WORK TASK:
The answer should consist solely of the lines from the first one below through the line containing "left elbow: (1749, 1260)", copied exactly.

PROVIDED RECORDS:
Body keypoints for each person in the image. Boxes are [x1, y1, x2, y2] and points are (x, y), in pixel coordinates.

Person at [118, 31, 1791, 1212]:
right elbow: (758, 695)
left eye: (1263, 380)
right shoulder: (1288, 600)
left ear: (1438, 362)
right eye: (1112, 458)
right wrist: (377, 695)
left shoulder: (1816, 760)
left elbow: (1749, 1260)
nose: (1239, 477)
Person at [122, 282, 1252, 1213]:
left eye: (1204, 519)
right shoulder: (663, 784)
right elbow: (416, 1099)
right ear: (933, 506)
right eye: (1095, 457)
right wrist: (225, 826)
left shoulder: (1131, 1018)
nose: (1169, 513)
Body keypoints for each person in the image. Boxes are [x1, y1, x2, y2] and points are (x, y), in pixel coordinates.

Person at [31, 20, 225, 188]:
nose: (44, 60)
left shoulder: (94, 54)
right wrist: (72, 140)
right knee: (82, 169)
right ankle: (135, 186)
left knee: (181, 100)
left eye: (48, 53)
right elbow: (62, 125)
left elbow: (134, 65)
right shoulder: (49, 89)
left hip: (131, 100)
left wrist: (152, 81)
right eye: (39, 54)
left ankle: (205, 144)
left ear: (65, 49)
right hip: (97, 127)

SOLVED EXERCISE:
Body keypoints for each person in the image. Boxes are [x1, y1, x2, y2] and points are (x, y), in pixel coordinates.

Person at [118, 31, 1791, 1212]:
right elbow: (758, 695)
left eye: (1263, 380)
right shoulder: (1288, 600)
left ear: (1438, 362)
right eye: (1112, 458)
right wrist: (377, 695)
left shoulder: (1816, 760)
left elbow: (1749, 1260)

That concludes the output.